**Metin alıntısı:**
Zamanın gençlerinin karşılaştığı en büyük problemlerden birinin “anlaşılmamak” olduğunu belirten Zengin, “Bugün benim gördüğüm gençlerin en önemli problemi anlaşılamamak, kabul edilememek, muhatap alınmamaktır. Resulullah`ın yaptığı bir biçimde gençleri muhatap aldığımız zaman, onların dertlerini kendi derdimiz edindiğimiz ve önemsediğimiz zaman, yani ‘böyle dert mi olur`, ‘herkesin derdi onun için özeldir` demediğimiz zaman, Resulullah`ın yaklaşımına sahip olmuş oluruz. Resulullah binlerce farklı insanla yaşadı. Ama her biri kendinde bir pay buldu. Resulullah da kendisinden bir parça buldu. Bu şekilde gençlerin problemleri aşıldı. Tek tek bu problemlerin üzerinde durmak istemiyorum ama siyeri okuduğumuz zaman bunları rahatlıkla anlarız.” dedi.
Zulüm düzenini değiştirmeye çalıştığınız zaman yapmanız gereken ilk şey ilim tahsil etmektir
Gençliğe tavsiyelerde de bulunan Zengin, şöyle konuştu: “Herkes Müslüman gençliğe farklı farklı tavsiyede bulunabilir. Ama ben de bir tavsiyede bulunacağım. Daha sonra bu tavsiyeye bağlı pek çok şey ortaya çıkacak. Tavsiyem Müslüman gençler, ümmetin derdini, dünyada ki Müslümanların derdini, dini ne olursa olsun mazlumların derdini kendi derdi bilsin ve bunu çözmek için hâl yoluna koymak için bir çaba içine girsin. İşte diğer maddeler buradan çıkıyor. Şu dünyanın zulüm düzenini değiştirmeye çalıştığınız zaman yapmanız gereken bazı şeyler var. Bunlar da ilim tahsil etmek, çabalamak, öğrenmek, dürüst olmak, gayretli olmak ve üretmektir. Bunlar İslam ümmetinin muhtaç olduğu şeylerdir.”
“Büyük bir hedef ve küçük küçük adımlar atmamız lazım”

**Görev tanımı:**
Gençlerin sorunlarını ve onlara yapılan tavsiyeleri anlatan metni kaldığı yerden sürdürün. Öğelerin bu işle hiçbir ilgisi yoktur.

**Verilen öğeler:**

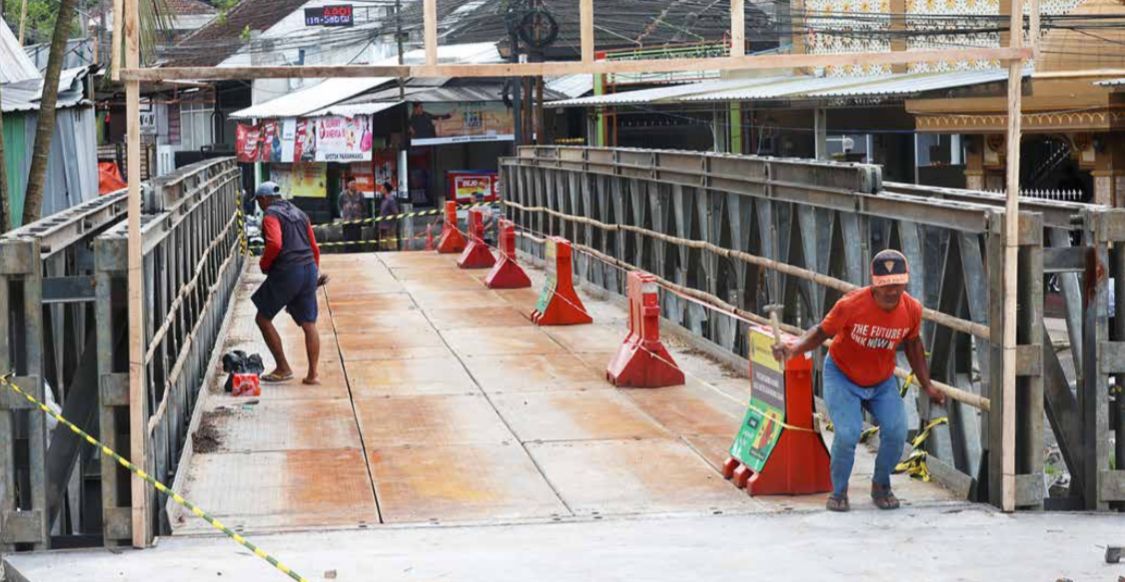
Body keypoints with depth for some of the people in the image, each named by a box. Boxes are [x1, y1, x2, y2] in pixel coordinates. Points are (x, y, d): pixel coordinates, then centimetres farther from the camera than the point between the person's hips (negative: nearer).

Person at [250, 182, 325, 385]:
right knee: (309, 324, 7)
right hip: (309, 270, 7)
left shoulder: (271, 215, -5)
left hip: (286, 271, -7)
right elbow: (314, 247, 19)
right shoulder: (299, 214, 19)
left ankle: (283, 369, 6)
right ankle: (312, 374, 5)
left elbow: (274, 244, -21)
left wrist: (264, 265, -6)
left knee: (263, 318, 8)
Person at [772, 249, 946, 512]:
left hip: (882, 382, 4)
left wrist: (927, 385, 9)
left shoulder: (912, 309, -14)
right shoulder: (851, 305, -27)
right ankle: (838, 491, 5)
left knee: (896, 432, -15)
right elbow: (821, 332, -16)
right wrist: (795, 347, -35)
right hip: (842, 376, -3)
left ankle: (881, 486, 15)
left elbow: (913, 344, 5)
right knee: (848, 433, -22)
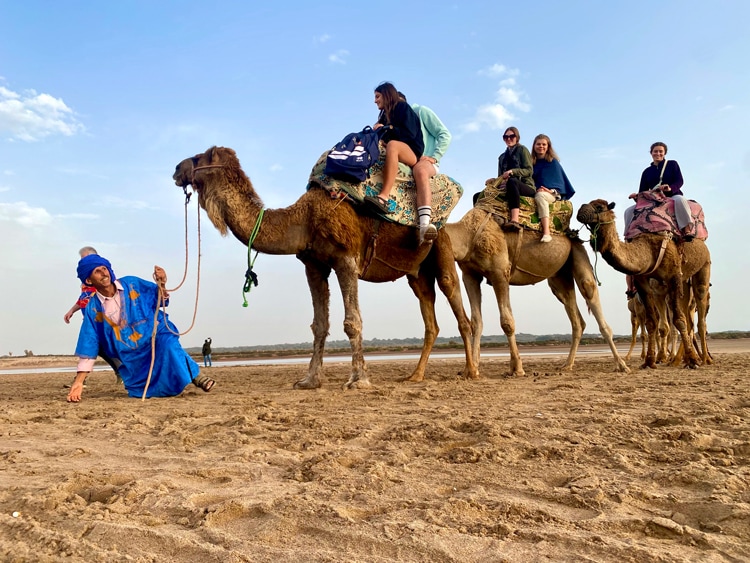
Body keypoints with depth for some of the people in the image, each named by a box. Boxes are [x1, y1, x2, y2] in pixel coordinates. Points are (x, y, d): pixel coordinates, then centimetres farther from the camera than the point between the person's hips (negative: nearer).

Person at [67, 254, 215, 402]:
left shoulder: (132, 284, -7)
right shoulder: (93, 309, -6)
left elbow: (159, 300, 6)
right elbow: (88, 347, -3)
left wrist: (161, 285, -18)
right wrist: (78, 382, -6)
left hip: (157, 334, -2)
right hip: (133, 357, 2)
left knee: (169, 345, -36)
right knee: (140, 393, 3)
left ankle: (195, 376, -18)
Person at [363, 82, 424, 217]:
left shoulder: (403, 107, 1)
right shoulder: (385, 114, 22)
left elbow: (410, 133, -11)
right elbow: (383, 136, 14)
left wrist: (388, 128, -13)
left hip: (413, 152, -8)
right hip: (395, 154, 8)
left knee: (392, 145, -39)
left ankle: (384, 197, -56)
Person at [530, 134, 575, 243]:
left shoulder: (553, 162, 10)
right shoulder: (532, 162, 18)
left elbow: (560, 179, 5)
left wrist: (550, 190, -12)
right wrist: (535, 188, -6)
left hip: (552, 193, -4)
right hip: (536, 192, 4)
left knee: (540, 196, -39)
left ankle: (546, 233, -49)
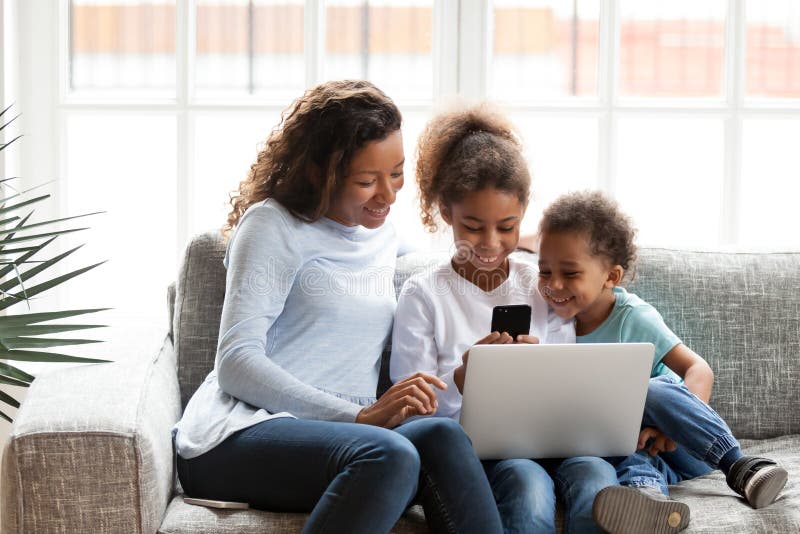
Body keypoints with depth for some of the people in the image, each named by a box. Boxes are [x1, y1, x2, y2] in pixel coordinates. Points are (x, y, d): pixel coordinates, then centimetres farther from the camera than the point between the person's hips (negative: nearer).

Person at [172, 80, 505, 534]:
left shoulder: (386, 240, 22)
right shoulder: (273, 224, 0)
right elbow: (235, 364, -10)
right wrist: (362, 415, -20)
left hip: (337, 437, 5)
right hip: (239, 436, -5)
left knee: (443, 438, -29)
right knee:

**Cevap:**
Şuurlu bir gençliğin sadece kendi toplumunun değil, tüm dünya halklarının sorunlarını çözebileceğine, dertlerine derman olabileceğine inandığını belirten Zengin, şunları ifade etti:
“Bugün ne yazık ki bütün yönleriyle Batı`ya mahkûm olmuş bir İslam ümmeti var. Teknolojisiyle, iktisadıyla, ekonomisiyle, hatta tarımı ile Batı`ya mahkûm olmuş bir ümmet durumundayız. Bunu tersine çevirebilecek, bunu Müslümanların lehine çevirebilecek bir potansiyel var. Ama öncelikle bunun şuuruna varmamız lazım. Bu şuura vardığımız zaman elbette her bir Müslüman genç üzerine düşen görevin farkına varacak ve kimi doktor olarak kimi mühendis, kimisi asker ve tüccar olarak bu yürüyüşe katılacaktır. O zaman İslam dünyasındaki, hatta sadece İslam dünyasındaki değil, Afrika`daki Hristiyan fakirlerinde çekmiş oldukları sıkıntıları çözebilecek. Amerika`daki Latin kökenli insanların uğradıkları zulümleri, siyahilere uygulanan zulümleri çözebilecek bir kudrete ulaşacak. Hedefimizin bu olması lazım. Yani hedefimizi daraltmamamız lazım. Büyük bir hedef ve küçük küçük adımlar atmamız lazım. Genç kardeşlerime tavsiyem bu. Hangisi hangi alanda iş yapıyorsa o alanda en mükemmel seviyeye gelmesi lazım. Bu yapıldığında görülecektir ki şu an yeryüzünde yaşanılan pek çok sıkıntı kendiliğinden yok olacaktır.”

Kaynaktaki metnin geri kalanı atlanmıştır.